Hansa Birliği'nin limanlarından
Tallinn, Hansa Birliği’nin limanlarından biri. Hansa Birliği, Almanya dışındaki Almanların ticari ve diplomatik ayrıcalıklarını sağlama ve koruma amaçlıydı. “Hansa” kelimesi Ortaçağ Almancası’nda “lonca” anlamına geliyordu. 1280’de Lübeck’te kurulan birlik, o dönemde tam 10 ülkeden 160 kente yayılmış. Hâlâ Hamburg’un HH “Hansa Hamburg” ve Bremen’in HB olan “Hansa Bremen” plakalarında birlik, varlığını ismen koruyor.
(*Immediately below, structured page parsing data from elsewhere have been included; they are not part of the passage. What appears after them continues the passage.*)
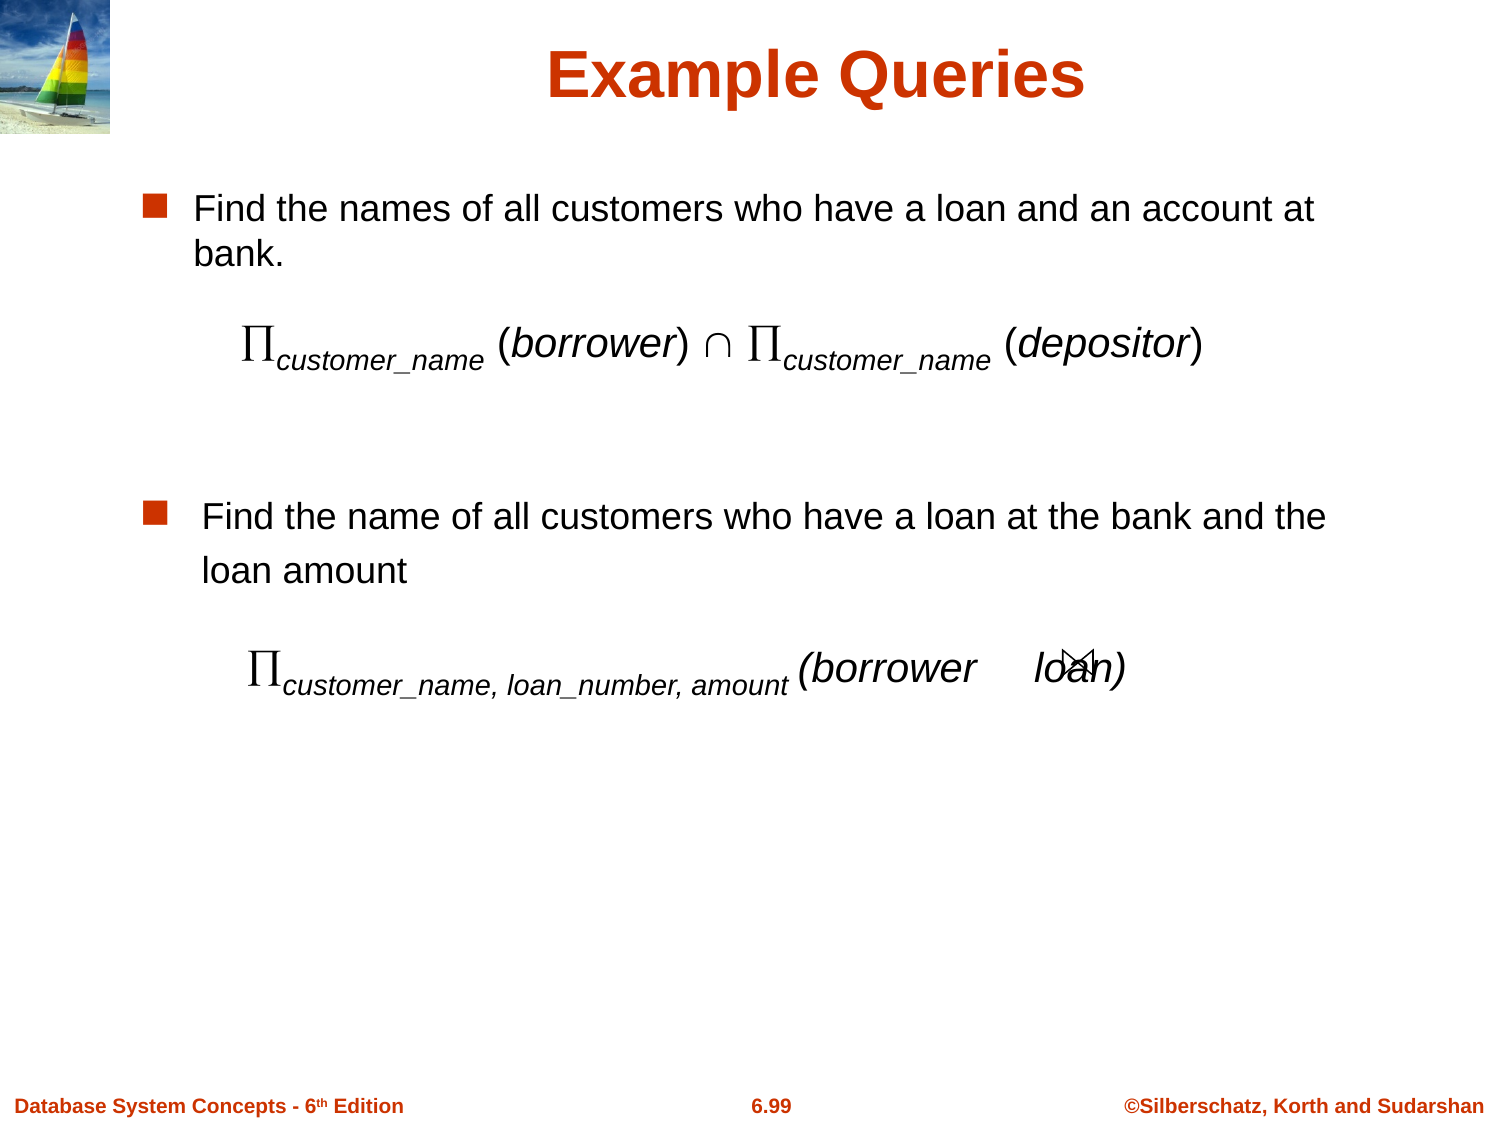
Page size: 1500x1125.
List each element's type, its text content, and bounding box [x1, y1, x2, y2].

text_box [1062, 650, 1093, 676]
list Find the name of all customers who have a loan at the bank and the loan amount [130, 474, 1419, 640]
text_box Find the names of all customers who have a loan and an account at bank. [130, 176, 1362, 283]
title Example Queries [260, 18, 1374, 119]
text_box customer_name (borrower)  customer_name (depositor) [149, 299, 1392, 452]
picture [0, 0, 110, 134]
text_box customer_name, loan_number, amount (borrower loan) [156, 624, 1398, 709]
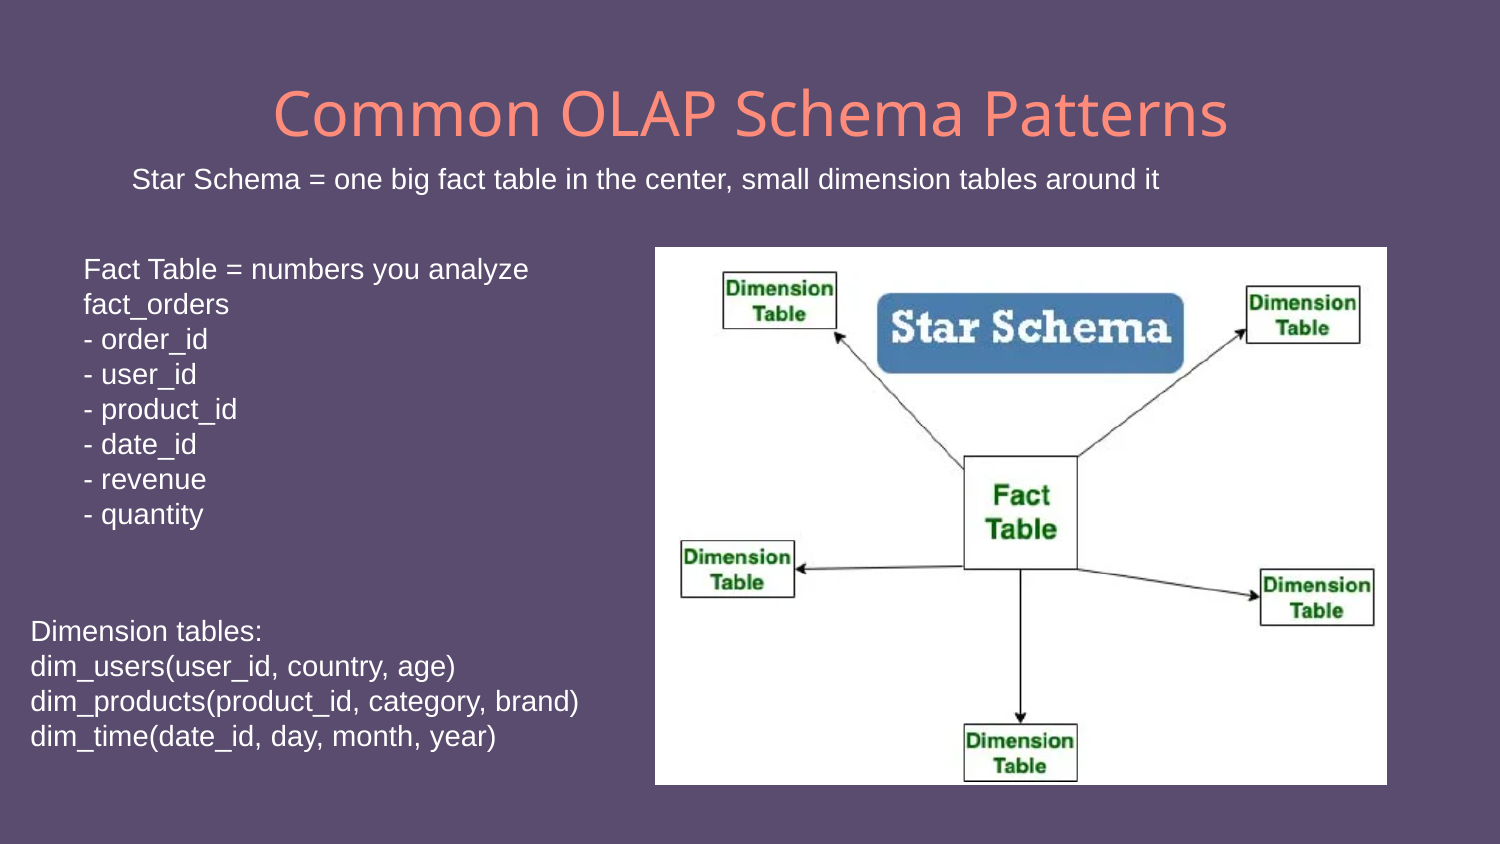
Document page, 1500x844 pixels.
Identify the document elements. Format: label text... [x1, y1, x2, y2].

text_box Fact Table = numbers you analyze fact_orders - order_id - user_id - product_id - date_id - revenue - quantity [68, 242, 555, 573]
picture [655, 247, 1387, 785]
text_box Star Schema = one big fact table in the center, small dimension tables around it [116, 152, 1415, 238]
title Common OLAP Schema Patterns [116, 58, 1387, 152]
text_box Dimension tables: dim_users(user_id, country, age) dim_products(product_id, category, brand) dim_time(date_id, day, month, year) [15, 604, 650, 760]
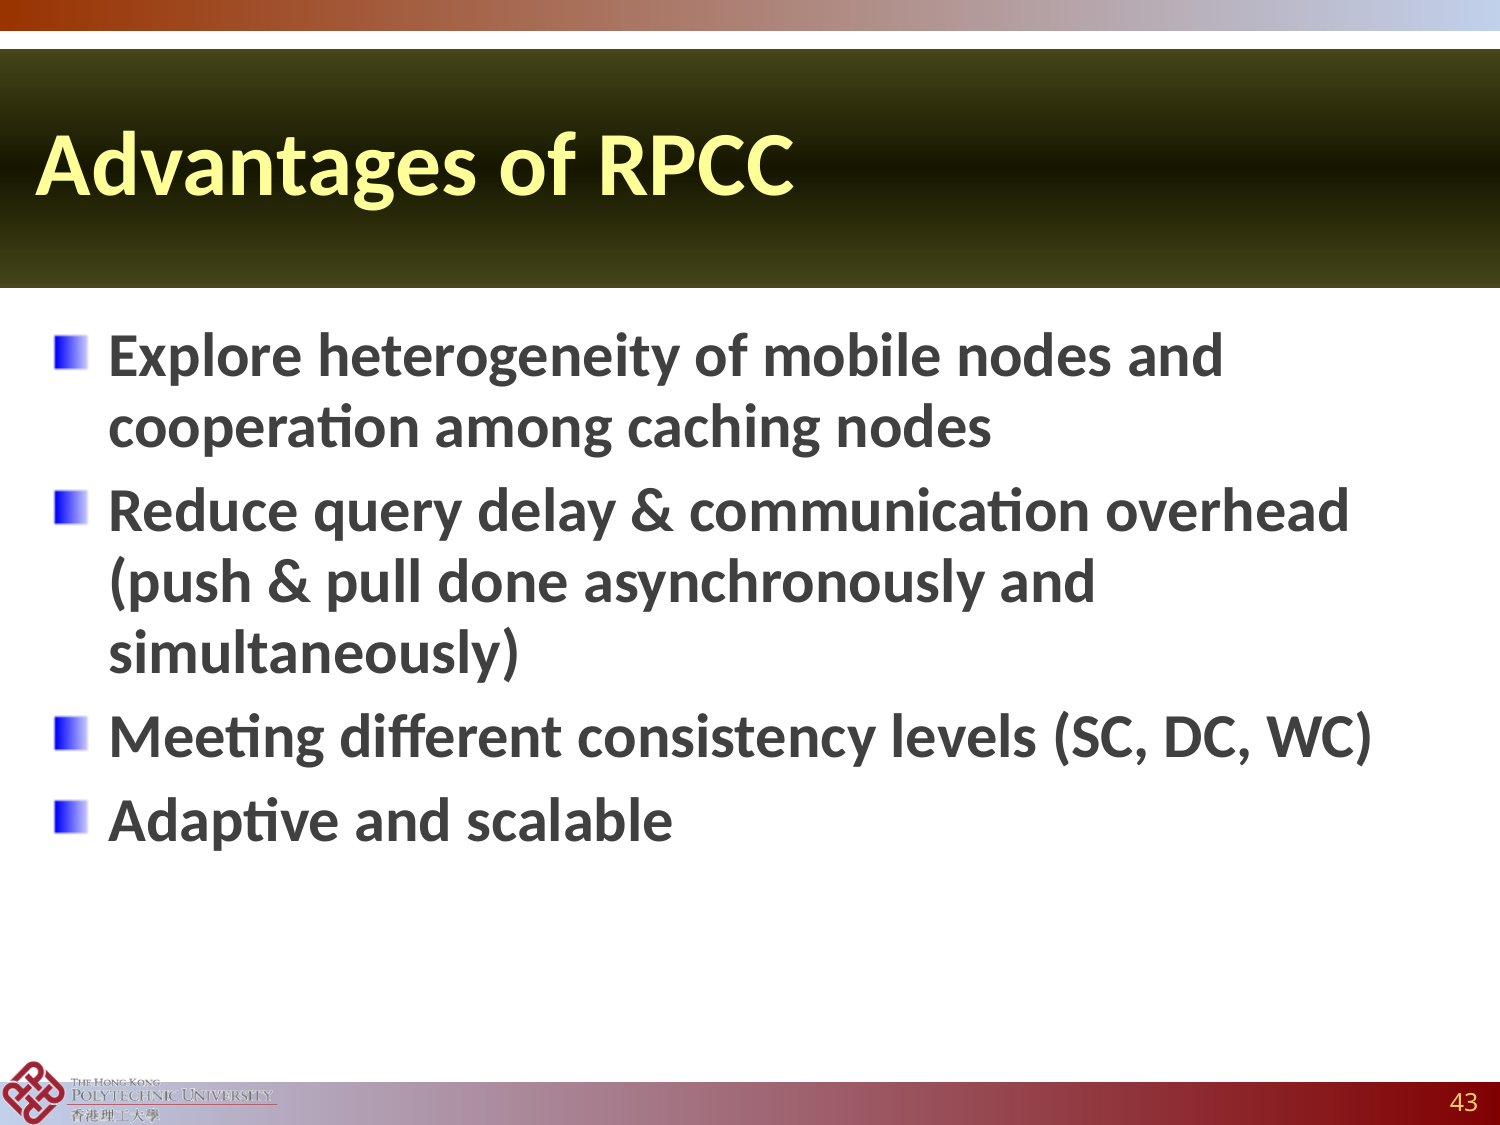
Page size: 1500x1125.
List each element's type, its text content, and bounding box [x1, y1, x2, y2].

picture [52, 488, 92, 529]
picture [52, 333, 92, 374]
picture [52, 798, 92, 838]
list Explore heterogeneity of mobile nodes and cooperation among caching nodes Reduce query delay & communication overhead (push & pull done asynchronously and simultaneously) Meeting different consistency levels (SC, DC, WC) Adaptive and scalable [37, 312, 1450, 965]
text_box Advantages of RPCC [0, 49, 1500, 288]
picture [52, 714, 92, 755]
picture [0, 1061, 278, 1125]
Ortaçağ damak zevkini merak edenlere...
Dünya o kadar aynılaştı ki turistler artık hangi şehre giderlerse gitsinler Çin’de Vietnam’da üretilen magnetleri, birbirlerine benzeyen turistlik eşyaları sevdiklerine ve evlerine taşıyorlar. Bunun için belki ‘turist’ kelimesinden çok ‘gezgin’ ifadesi daha samimi geliyor. Ama mademki başa turistlik geldi; o zaman yapılacak en iyi şey o bölgede yerel olanı yaşamak ve üretilen ürünleri almak. Bunun için Tallinn tavsiyelerim şöyle: Tüm alışverişinizi surlar içindeki eski şehirden yapabilirsiniz. Kent meydanında oturup yerel içeceklerden tadabilirsiniz. Olde Hansa isimli otel-restoran ve dükkândan Ortaçağ’a özgü eşyalar alıp o dönemin teknikleriyle yapılmış yemekleri yiyebilirsiniz. Öncelikle Kuzey’in soğuğundan korunmak için yapılan anneanne işi el örmesi renkli renkli çoraplar, atkılar, eldivenler alınabilir. Ayrıca keçe işlemeciliği de Tallinn’in öne çıkan sanatlarından. Keçe şapkalar, örtüler tercih edilebilir. Ahşaptan oyulmuş çorba kaseleri, bardaklar, mutfak gereçleri de yine Estonya’nın güzel üretimlerinden. Eski bir Sovyet kenti olan Tallinn’de nostaljik Sovyet hatıraları da satılıyor. Ayrıca tasarımcıların özgün ürünlerinden de tercih edebilirsiniz. Dövme demirle yapılan Viking takıları, yüzükler, küpeler ve saç çubukları da önemli seçeneklerden. Ayrıca deri ürünleri de dikkate değer.